De beweeglijkheid van een aandelenprijs speelt in de formule een rol, omdat deze de kans dat de aandelenprijs boven de afgesproken
koopprijs komt beïnvloedt, terwijl een extreem lage aandeelprijs voor de call optiehouder geen extra schade geeft. Voor put opties geldt
een soortgelijke formule.
Verrassend aan de formule is dat de optieprijs niet afhangt van het verwachte rendement van het aandeel. Andere economen die eerder
hadden geprobeerd een optieprijsformule te vinden, waaronder Samuelson, gingen hier wel altijd vanuit. Daar de optieprijsformule niet
afhangt van het verwachte rendement van het onderliggende aandeel, kan de formule ook gezien worden als de verdisconteerde
verwachte opbrengst van de optie in een wereld waarin iedereen risiconeutraal is. In een dergelijke wereld hebben alle beleggingen, zoals
aandelen, obligaties en opties hetzelfde verwachte rendement, want er is geen premie voor risico. Dit staat bekend als het
risiconeutraliteitsprincipe en is een van de belangrijkste redenen dat het werk van Black, Merton en Scholes zo veel invloed heeft gehad
op de verdere ontwikkelingen in het vakgebied.
De oorspronkelijke formule geeft alleen de waarde van zg. Europese call opties. Dit zijn opties waarbij de eigenaar alleen op de
afgesproken datum het recht heeft om de aandelen te kopen. Een variant waarbij men op ieder willekeurig tijdstip voor de afgesproken
datum de aandelen mag kopen, staat bekend als de Amerikaanse optie.
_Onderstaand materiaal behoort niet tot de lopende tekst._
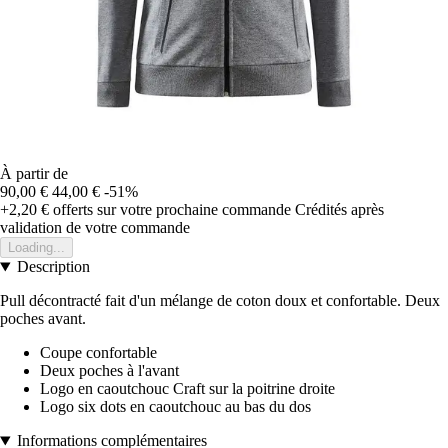
À partir de
90,00 €
44,00 €
-51%
+2,20 €
offerts sur votre prochaine commande
Crédités après
validation de votre commande
Loading...
Description
Pull décontracté fait d'un mélange de coton doux et confortable. Deux
poches avant.
Coupe confortable
Deux poches à l'avant
Logo en caoutchouc Craft sur la poitrine droite
Logo six dots en caoutchouc au bas du dos
Informations complémentaires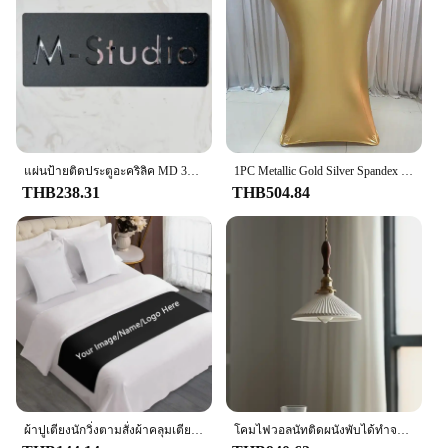
แผ่นป้ายติดประตูอะคริลิค MD 3D ข้อความชื่อครอบครัวบ้านอพาร์ทเม้นท์โรงแรมสำนักงานวิลล่าคาเฟ่บาร์
1PC Metallic Gold Silver Spandex ตารางเคสผ้ายืดยืดหยุ่นค็อกเทลผ้าปูโต๊ะสำหรับงานปาร์ตี้ของตกแต่งงานแต่งงาน
THB238.31
THB504.84
ผ้าปูเตียงนักวิ่งตามสั่งผ้าคลุมเตียงผ้าปูเตียงนุ่มสำหรับตกแต่งเตียงนอนสำหรับตกแต่งบ้านห้องนอนโรงแรมงานแต่งงานของขวัญ
โคมไฟวอลนัทติดผนังพับได้ทำจากไม้เนื้อแข็งสำหรับข้างเตียงนอนโรงแรมสไตล์นอร์ดิกเชิงเทียนเสียบปลั๊กทำจากไม้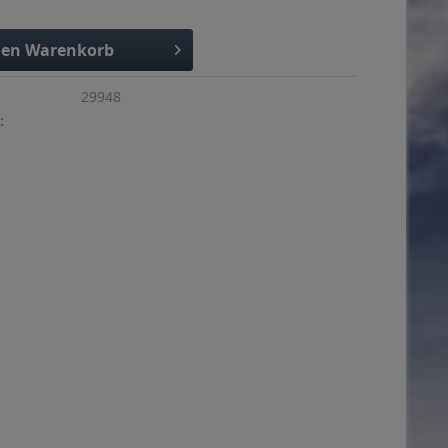
den
Warenkorb
29948
: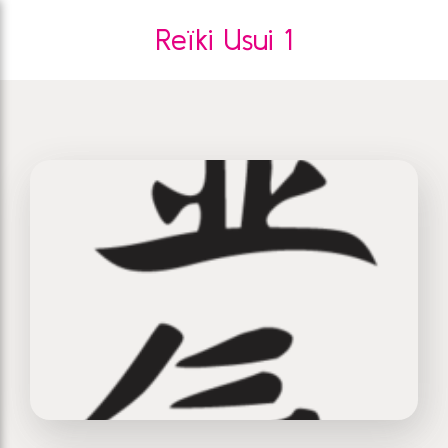
Reïki Usui 1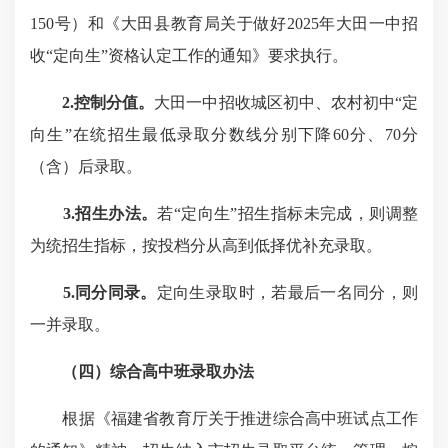
150号）和《大田县教育局关于做好2025年大田一中招
收“定向生”资格认定工作的通知》要求执行。
2.控制分值。
大田一中招收城区初中、农村初中“定
向生”在统招生最低录取分数线分别下降60分、70分
（含）后录取。
3.招生办法。
若“定向生”招生指标未完成，则调整
为统招生指标，按投档分从高到低择优补充录取。
5
.
同分同录。
定向生录取时，若最后一名同分，则
一并录取。
（四）综合高中班录取办法
根据《福建省教育厅关于推进综合高中班试点工作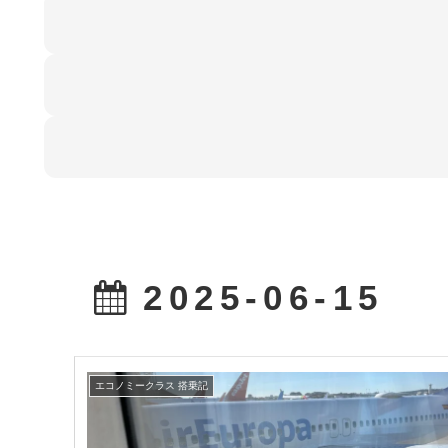
2025-06-15
エコノミークラス 搭乗記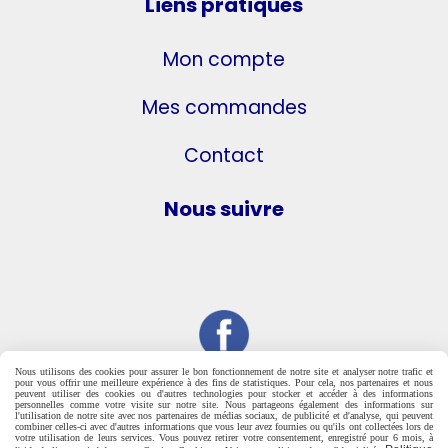
Liens pratiques
Mon compte
Mes commandes
Contact
Nous suivre
Nous utilisons des cookies pour assurer le bon fonctionnement de notre site et analyser notre trafic et
pour vous offrir une meilleure expérience à des fins de statistiques. Pour cela, nos partenaires et nous
peuvent utiliser des cookies ou d'autres technologies pour stocker et accéder à des informations
personnelles comme votre visite sur notre site. Nous partageons également des informations sur
l'utilisation de notre site avec nos partenaires de médias sociaux, de publicité et d'analyse, qui peuvent
combiner celles-ci avec d'autres informations que vous leur avez fournies ou qu'ils ont collectées lors de
votre utilisation de leurs services. Vous pouvez retirer votre consentement, enregistré pour 6 mois, à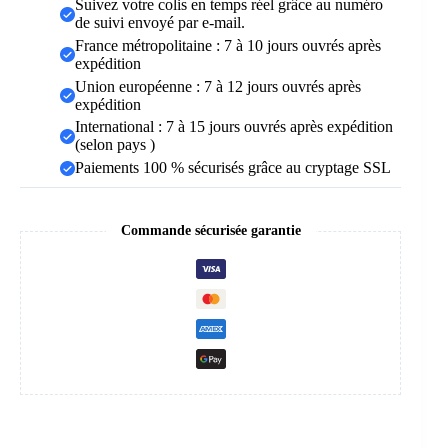
Suivez votre colis en temps réel grâce au numéro
de suivi envoyé par e-mail.
France métropolitaine : 7 à 10 jours ouvrés après
expédition
Union européenne : 7 à 12 jours ouvrés après
expédition
International : 7 à 15 jours ouvrés après expédition
(selon pays )
Paiements 100 % sécurisés grâce au cryptage SSL
Commande sécurisée garantie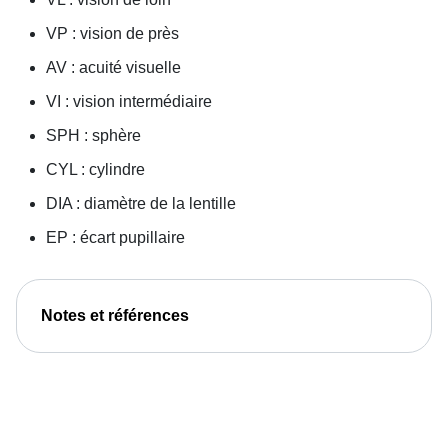
VP : vision de près
AV : acuité visuelle
VI : vision intermédiaire
SPH : sphère
CYL : cylindre
DIA : diamètre de la lentille
EP : écart pupillaire
Notes et références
Deze terminologie is symbolisch voor het ongeduld aan de andere
kant van de Atlantische Oceaan. Waarderingsmethoden voor Amerikaanse opties zijn pas later ontwikkeld, maar gebruiken wel de door
de drie onderzoekers beschreven theorie.
Uitbreidingen
In oktober 1970 stuurden Black en Scholes hun artikel naar de Journal of Political Economy waar het per omgaande werd afgewezen
omdat het te specialistisch was. Met name stond er te veel financiering en te weinig economie in het artikel. Ook de Review of Economics
and Statistics wees het artikel zonder referee-report onmiddellijk af. Pas toen het artikel enigszins was herschreven en de latere
Nobelprijswinnaar Merton Miller een aanbeveling gaf, werd het artikel alsnog geaccepteerd door de Journal of Political Economy 3.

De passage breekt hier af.